Following the U.S. invasion of Afghanistan, Yazid fled Afghanistan and hid, finally re-emerging in 2007 when al Qaeda announced his position leading the group in Afghanistan.
Since then, he has been a consistent face of al Qaeda, appearing in dozens of videos and audio-tapes, excoriating American troops and calling for more attacks against the West.
At the time of his return to the battlefield, analysts and experts noted that Yazid was chosen because of his strong relationship with (cut) Mullah Omar and his excellent rapport with the Afghan Pashtun fighters under Omar.
His promotion was seen as an effort by bin Laden to strengthen ties with the Taliban and refocus efforts on the war inside Afghanistan.
But as he rose in the ranks, the United States began to kill mid-level al Qaeda leaders, forcing Yazid to become less strategic and more tactical, according to a U.S. official. "He has to be in touch with people, has to take the meetings, he has to send out the messages. And that exposed him," the official said.
As al Qaeda's leaders have been targeted, the group has morphed, in part by helping and embedding with local terror groups. A U.S. official compared how al Qaeda currently operates in the Afghanistan-Pakistan region to a venture capital firm. Al Qaeda has found groups to "invest" in, helping them facilitate, finance, train, and organize. Yazid was at the center of that effort, a "conduit" between al Qaeda and groups such as the Haqqani network, Lashkar-e-Taiba, as well as the Taliban, according to the official. The official compared Yazid to the venture capital firm's "angel investor" who has made some "very wise investments" in certain groups in recent years.
U.S. authorities have announced Yazid's death on more than one occasion before, only to have Yazid appear in a video and boast that he was still alive.

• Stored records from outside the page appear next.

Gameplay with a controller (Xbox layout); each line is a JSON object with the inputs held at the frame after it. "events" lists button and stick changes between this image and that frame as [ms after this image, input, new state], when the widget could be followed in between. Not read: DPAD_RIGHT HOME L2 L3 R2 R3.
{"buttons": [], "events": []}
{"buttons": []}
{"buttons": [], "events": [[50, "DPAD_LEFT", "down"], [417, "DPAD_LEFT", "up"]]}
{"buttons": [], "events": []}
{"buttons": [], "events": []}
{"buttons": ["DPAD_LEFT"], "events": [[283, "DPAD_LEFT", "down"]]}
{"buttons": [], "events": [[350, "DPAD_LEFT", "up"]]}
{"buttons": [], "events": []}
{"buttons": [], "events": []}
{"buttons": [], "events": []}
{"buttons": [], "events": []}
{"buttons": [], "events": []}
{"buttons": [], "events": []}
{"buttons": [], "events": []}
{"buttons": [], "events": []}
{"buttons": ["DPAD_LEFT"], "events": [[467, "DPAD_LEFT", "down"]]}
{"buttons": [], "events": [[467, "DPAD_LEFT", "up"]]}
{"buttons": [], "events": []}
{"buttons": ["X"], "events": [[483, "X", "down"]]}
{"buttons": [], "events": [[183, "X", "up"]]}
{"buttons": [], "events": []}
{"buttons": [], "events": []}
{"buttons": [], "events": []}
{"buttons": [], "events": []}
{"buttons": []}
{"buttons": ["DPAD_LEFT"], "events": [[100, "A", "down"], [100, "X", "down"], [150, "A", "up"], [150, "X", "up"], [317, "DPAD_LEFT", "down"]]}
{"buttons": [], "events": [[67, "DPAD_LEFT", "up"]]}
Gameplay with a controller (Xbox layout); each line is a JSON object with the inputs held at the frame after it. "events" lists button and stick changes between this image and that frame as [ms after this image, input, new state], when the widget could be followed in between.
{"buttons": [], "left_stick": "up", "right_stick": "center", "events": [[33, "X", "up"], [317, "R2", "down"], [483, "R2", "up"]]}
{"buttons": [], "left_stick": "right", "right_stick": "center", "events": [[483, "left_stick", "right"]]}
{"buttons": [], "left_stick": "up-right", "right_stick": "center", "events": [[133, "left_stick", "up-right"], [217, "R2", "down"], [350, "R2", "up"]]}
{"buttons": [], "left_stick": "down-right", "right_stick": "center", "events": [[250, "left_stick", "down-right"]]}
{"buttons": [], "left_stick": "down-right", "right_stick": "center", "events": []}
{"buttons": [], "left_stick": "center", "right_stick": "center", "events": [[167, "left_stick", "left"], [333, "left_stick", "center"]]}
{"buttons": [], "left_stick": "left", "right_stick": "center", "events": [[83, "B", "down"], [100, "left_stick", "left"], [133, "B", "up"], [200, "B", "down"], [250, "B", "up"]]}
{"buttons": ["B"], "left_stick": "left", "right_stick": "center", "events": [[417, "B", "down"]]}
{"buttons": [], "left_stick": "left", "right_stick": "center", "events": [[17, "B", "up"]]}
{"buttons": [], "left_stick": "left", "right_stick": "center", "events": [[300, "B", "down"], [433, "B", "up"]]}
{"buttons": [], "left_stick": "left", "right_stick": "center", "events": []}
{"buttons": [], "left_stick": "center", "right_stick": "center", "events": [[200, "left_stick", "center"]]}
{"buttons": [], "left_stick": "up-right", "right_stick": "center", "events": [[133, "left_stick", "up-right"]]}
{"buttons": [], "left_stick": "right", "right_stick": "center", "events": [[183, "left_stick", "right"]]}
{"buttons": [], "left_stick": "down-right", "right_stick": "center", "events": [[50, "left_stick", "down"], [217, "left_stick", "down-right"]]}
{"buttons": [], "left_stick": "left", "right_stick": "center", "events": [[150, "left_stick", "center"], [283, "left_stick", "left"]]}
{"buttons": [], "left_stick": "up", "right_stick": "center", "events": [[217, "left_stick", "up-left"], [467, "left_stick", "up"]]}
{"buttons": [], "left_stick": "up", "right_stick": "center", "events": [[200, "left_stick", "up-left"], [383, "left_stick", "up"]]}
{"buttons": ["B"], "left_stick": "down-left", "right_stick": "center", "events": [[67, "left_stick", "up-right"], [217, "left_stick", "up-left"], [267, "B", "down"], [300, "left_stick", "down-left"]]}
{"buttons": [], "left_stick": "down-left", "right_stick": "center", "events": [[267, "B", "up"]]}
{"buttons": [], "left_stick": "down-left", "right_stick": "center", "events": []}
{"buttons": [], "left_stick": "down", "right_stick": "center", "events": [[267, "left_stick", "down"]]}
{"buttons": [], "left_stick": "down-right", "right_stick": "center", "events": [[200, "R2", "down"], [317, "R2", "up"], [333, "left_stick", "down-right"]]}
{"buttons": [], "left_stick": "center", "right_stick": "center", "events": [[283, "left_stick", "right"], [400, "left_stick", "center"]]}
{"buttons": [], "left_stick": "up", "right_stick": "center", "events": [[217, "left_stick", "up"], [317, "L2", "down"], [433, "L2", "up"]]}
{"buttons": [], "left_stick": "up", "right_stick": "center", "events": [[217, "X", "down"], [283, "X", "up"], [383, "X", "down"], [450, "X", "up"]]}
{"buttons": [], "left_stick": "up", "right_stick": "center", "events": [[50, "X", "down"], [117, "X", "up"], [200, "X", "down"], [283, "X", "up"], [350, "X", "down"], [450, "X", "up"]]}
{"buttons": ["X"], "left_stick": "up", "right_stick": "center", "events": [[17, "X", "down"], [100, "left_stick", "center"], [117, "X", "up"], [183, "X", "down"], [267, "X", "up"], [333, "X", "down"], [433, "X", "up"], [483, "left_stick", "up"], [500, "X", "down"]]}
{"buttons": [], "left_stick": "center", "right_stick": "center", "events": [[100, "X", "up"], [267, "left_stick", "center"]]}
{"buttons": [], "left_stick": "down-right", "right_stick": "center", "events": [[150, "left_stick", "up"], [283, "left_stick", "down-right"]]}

Although al Qaeda will have already replaced Yazid on the organizational chart, his experience and veteran leadership will be difficult to replace.
Yazid's death does not mark the end of al Qaeda nor suggest U.S. forces are any closer to finding bin Laden and Al Zawahiri.
But it does mark the end of the line of al Qaeda operatives who forged their skills in the Afghan jihad against Russia in the 1980's.
And it suggests that al Qaeda is currently made up and led on a daily basis by a much younger group of terrorists, ones who gained their experience after 9/11. The newer leaders, analysts say, could prove more radical, less mature, and perhaps degrade al Qaeda's global aspirations.